In this quick Q&A, analyst and blade server columnist Barb Goldworm offers her views on the news from vendors and users at last week’s Server Blade Summit, which she chaired.

 SSV: How big a deterrent to buying blade servers is power and cooling, based on your observations at the Summit? What cool things are being done about it?

Goldworm: Power and cooling and space are issues for most users, even in trying to expand their rack-n-stacks. Many of them were there because they know they have to do SOMETHING, because they can’t go on like they are. Often there is a list of easy (and not expensive) steps which can be taken, before going to more drastic measures (like liquid cooling). Planning help is available from folks like Eaton and APC, as well as HP and IBM, and others. Advances in hardware and software are continuing to come, with smarter power management, shutting down unneeded processors based on utilization, etc. Processing power per watt is continuing to improve.

SSV: Were virtual desktops — via appliance virtualization, VDI (virtual desktop infrastructure) and other models — hotter than you thought, in terms of interest?

We expected virtual desktops to be a hot topic and it was. As people get more comfortable with server virtualization, and start looking at Vista on desktops, virtualization for the desktop and applications are becoming a serious topic. I view this area as a continuum, with different approaches offering benefits for different use cases (from VDI to Citrix to the new IBM workstation blade).  I think we’re hitting the tip of the iceberg here.

It’s hot and users are struggling to understand how it all fits together.

SSV: Looking back at the Summit, what are your overall impressions about the state of blades and virtualization after the Summit?
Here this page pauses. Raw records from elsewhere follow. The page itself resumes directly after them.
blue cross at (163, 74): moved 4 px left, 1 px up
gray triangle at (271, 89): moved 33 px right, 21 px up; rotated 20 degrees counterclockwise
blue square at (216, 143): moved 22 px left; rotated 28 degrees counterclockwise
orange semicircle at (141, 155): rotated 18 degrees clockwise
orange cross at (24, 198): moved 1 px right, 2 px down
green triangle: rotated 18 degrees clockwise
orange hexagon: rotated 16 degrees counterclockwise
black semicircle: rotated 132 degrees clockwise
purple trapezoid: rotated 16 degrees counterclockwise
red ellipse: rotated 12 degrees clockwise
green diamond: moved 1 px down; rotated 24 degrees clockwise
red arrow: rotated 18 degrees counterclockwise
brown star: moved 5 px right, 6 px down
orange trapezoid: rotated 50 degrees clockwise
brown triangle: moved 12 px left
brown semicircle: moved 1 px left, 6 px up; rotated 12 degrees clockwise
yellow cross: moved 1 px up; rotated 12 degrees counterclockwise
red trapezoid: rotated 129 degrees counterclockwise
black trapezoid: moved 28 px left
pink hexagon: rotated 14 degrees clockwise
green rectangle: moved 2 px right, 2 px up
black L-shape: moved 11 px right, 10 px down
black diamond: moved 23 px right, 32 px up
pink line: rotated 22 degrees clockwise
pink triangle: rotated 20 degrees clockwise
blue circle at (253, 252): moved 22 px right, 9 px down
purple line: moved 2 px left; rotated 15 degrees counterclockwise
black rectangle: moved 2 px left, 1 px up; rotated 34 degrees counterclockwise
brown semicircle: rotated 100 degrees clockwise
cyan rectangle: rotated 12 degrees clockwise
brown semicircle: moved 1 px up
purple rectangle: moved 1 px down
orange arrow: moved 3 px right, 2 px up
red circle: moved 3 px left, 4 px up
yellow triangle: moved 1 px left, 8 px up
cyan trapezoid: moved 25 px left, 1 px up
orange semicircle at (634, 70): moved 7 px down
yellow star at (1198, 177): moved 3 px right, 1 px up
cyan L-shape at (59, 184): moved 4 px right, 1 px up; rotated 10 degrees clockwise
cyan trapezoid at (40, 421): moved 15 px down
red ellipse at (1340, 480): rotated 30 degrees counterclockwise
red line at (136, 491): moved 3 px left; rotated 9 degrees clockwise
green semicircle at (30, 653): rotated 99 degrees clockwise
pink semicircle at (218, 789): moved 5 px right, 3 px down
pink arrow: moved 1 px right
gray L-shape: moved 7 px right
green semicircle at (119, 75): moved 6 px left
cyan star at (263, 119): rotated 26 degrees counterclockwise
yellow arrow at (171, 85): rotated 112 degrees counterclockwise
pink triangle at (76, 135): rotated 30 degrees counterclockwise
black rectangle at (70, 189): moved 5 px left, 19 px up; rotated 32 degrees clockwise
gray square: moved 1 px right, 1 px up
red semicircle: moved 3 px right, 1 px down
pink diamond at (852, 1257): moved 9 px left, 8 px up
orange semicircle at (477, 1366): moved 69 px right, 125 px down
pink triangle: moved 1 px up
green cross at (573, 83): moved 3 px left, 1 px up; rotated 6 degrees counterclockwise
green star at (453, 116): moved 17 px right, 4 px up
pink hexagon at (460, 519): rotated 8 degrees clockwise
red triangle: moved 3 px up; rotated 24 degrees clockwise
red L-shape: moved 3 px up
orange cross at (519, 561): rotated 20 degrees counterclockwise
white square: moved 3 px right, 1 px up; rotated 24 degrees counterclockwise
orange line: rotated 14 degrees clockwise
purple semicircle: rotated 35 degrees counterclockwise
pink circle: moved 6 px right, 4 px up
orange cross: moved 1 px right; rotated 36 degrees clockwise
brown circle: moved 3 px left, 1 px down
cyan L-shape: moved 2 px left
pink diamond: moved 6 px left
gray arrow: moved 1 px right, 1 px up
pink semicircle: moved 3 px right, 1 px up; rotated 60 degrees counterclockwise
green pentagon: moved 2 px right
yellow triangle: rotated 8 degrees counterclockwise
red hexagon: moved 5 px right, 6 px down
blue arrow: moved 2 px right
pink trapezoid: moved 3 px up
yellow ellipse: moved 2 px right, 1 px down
Goldworm: People have been hearing more about blades for the past year or two, often with a lot of warnings. Many came to the summit looking to get a better understanding of the benefits and the “gotcha’s” and were pleasantly surprised with the progress made in the past year, particularly relative to virtualization. Many of the customers we spoke with were very excited about the benefits that blades and virtualization could bring them, and many seemed to be hearing up-to-date information for the first time (including from their own vendors like IBM, HP and VMware).

As users and channel partners are getting more educated, we will see more and more of the marriage between blades and virtualization.